Ronald, de 77, juega con su hijo, a quien ya delegó la organización de los partidos (Gustavo Gavotti)
Ronald, de 77, juega con su hijo, a quien ya delegó la organización de los partidos (Gustavo Gavotti)

La genealogía de los partidos de miércoles y domingos es un entramado de equipos y formaciones a lo largo de los últimos cuarenta años: algunos de los más grandes se conocieron en torneos de ex alumnos del Colegio San José o del Don Bosco, aglutinados por Ronald; otros, de campeonatos de padres del Colegio Lasalle, al que fue Roni; otros son clientes o compañeros del estudio contable de Ronald; otros, amigos de amigos que ya no juegan pero que dejaron su legado. O hijos de amigos. O nietos de amigos. O vecinos de las canchas.
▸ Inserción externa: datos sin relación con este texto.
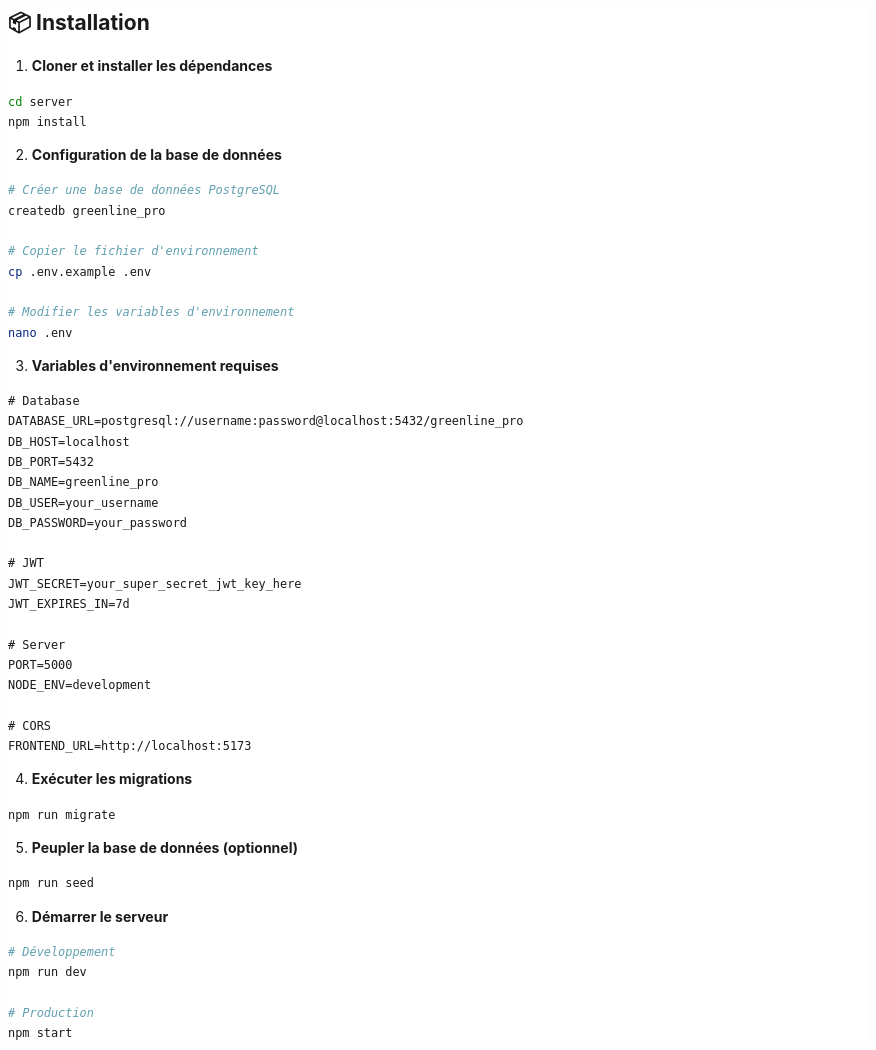 ## 📦 Installation

1. **Cloner et installer les dépendances**
```bash
cd server
npm install
```

2. **Configuration de la base de données**
```bash
# Créer une base de données PostgreSQL
createdb greenline_pro

# Copier le fichier d'environnement
cp .env.example .env

# Modifier les variables d'environnement
nano .env
```

3. **Variables d'environnement requises**
```env
# Database
DATABASE_URL=postgresql://username:password@localhost:5432/greenline_pro
DB_HOST=localhost
DB_PORT=5432
DB_NAME=greenline_pro
DB_USER=your_username
DB_PASSWORD=your_password

# JWT
JWT_SECRET=your_super_secret_jwt_key_here
JWT_EXPIRES_IN=7d

# Server
PORT=5000
NODE_ENV=development

# CORS
FRONTEND_URL=http://localhost:5173
```

4. **Exécuter les migrations**
```bash
npm run migrate
```

5. **Peupler la base de données (optionnel)**
```bash
npm run seed
```

6. **Démarrer le serveur**
```bash
# Développement
npm run dev

# Production
npm start
```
“Sin duda el primer beneficio de jugar miércoles y domingos es emocional, por el gusto y la alegría que me produce ir. Segundo, físicamente me hace sentir más activo y vigoroso para la vida en general. Y socialmente es gratificante, porque veo a personas que conozco hace años, compartimos el juego y luego quizás charlamos y tomamos una cerveza”, describe Máximo, que juega sobre todo atacando al equipo contrario y que viste una camiseta suplente del Ajax para la ocasión. La mezcla de edades, que a veces ocurre porque se suma algún sobrino, algún hijo o algún nieto, y a veces, un vecino, es para Máximo “muy interesante porque es una forma de seguir conociendo gente; eso siempre es muy bueno”.
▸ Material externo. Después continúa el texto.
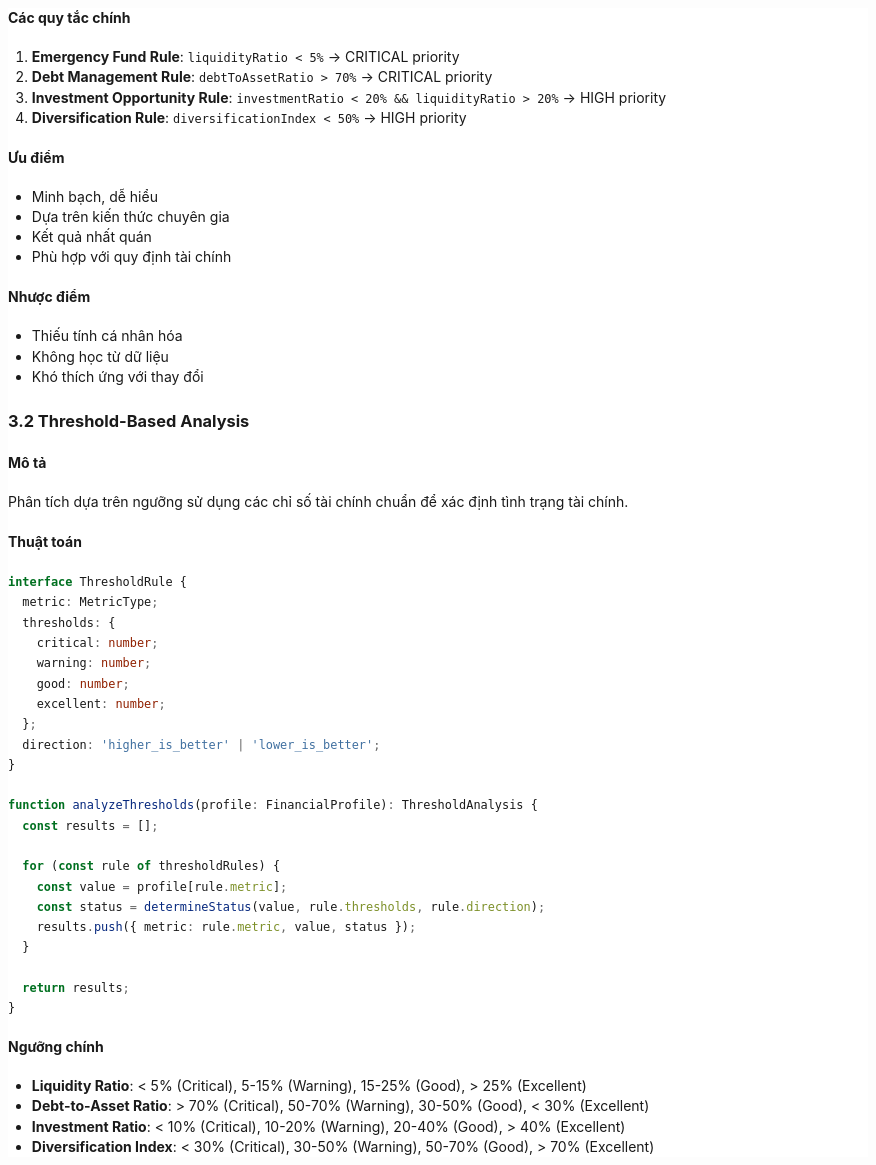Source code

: #### Các quy tắc chính
1. **Emergency Fund Rule**: `liquidityRatio < 5%` → CRITICAL priority
2. **Debt Management Rule**: `debtToAssetRatio > 70%` → CRITICAL priority
3. **Investment Opportunity Rule**: `investmentRatio < 20% && liquidityRatio > 20%` → HIGH priority
4. **Diversification Rule**: `diversificationIndex < 50%` → HIGH priority

#### Ưu điểm
- Minh bạch, dễ hiểu
- Dựa trên kiến thức chuyên gia
- Kết quả nhất quán
- Phù hợp với quy định tài chính

#### Nhược điểm
- Thiếu tính cá nhân hóa
- Không học từ dữ liệu
- Khó thích ứng với thay đổi

### 3.2 Threshold-Based Analysis

#### Mô tả
Phân tích dựa trên ngưỡng sử dụng các chỉ số tài chính chuẩn để xác định tình trạng tài chính.

#### Thuật toán
```typescript
interface ThresholdRule {
  metric: MetricType;
  thresholds: {
    critical: number;
    warning: number;
    good: number;
    excellent: number;
  };
  direction: 'higher_is_better' | 'lower_is_better';
}

function analyzeThresholds(profile: FinancialProfile): ThresholdAnalysis {
  const results = [];
  
  for (const rule of thresholdRules) {
    const value = profile[rule.metric];
    const status = determineStatus(value, rule.thresholds, rule.direction);
    results.push({ metric: rule.metric, value, status });
  }
  
  return results;
}
```

#### Ngưỡng chính
- **Liquidity Ratio**: < 5% (Critical), 5-15% (Warning), 15-25% (Good), > 25% (Excellent)
- **Debt-to-Asset Ratio**: > 70% (Critical), 50-70% (Warning), 30-50% (Good), < 30% (Excellent)
- **Investment Ratio**: < 10% (Critical), 10-20% (Warning), 20-40% (Good), > 40% (Excellent)
- **Diversification Index**: < 30% (Critical), 30-50% (Warning), 50-70% (Good), > 70% (Excellent)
“De los históricos aprendimos y aprendemos de todo. Por un lado, lo obvio: vieron más fútbol y jugaron más al fútbol que todos nosotros, entonces por ahí nos corrigen alguna salida de más, una jugada en la que no te paraste en el lugar indicado; siempre es interesante escucharlo. Pero sobre todo, aprendemos que, por ejemplo, el gasto de la cancha, aunque seamos doce, se reparte entre once porque siempre puede haber alguno que necesita que esa semana o ese mes lo banquen”, describe Roni, y suma: “Si sobra, ese fondo se deja para los asados o para renovar las pelotas, pero la plata nunca puede ser un problema”. Cada uno destina casi 50.000 pesos mensuales al ritual de miércoles y domingos.

Hay aliento entre los compañeros y, a veces, alguna pierna fuerte. (Gustavo Gavotti)
Hay aliento entre los compañeros y, a veces, alguna pierna fuerte. (Gustavo Gavotti)

“Otra cosa que nos enseñan es que acá nos mezclamos todos, que no importan las condiciones ni sociales ni deportivas de cada uno, lo que importa es que a todos nos gusta el fútbol y que todos queremos sobre todo sentir que venimos a un espacio en el que lo más importante es mantener la buena onda”, explica Roni. “Compartir esto con mi viejo es increíble, es un rato en el que los dos hacemos lo que más nos gusta y en el que ya nos entendemos sin decirnos nada. Eso sí, ya no jugamos enfrentados porque nos puteábamos”, cuenta, entre risas. La cancha -esta Bombonera y también la Bombonera real- los une como ningún otro espacio. Tal vez el inicio de todo eso haya sido en la rama anterior del árbol genealógico, cuando Ronald vio que otros lo hacían y se animó a darle a su padre el primer abrazo que los unió, después de un gol de Boca.

En el complejo del Abasto, cuando hay que recuperar un poco la respiración y bajar la frecuencia cardíaca, el arco es el lugar que eligen los más grandes. Como en cualquier partido de fútbol, casi todos los jugadores pasan al menos unos minutos por debajo de los palos, juegan defendiendo y también atacando.

Como en cualquier partido de fútbol, hay minutos más serenos y otros más calientes, y cuanto más reñido es el resultado, más apretados los dientes. En las canchas que rodean a esta, el promedio de edad de los jugadores es ostensiblemente más bajo que en La Bombonera.

Pero nada de eso importa los miércoles a las 21 y los domingos a la mañana, cuando este grupo histórico se junta: acá se deja todo lo que cada uno tiene. El estrés de la semana, algunos abrazos, toda la potencia y la estrategia que sea posible poner en la cancha, algunos gritos de reproche o de aliento, pases cortos, agarrones de camiseta y la sensación de que nunca es suficiente, de que hay que volver otro día. Como en cualquier partido de fútbol.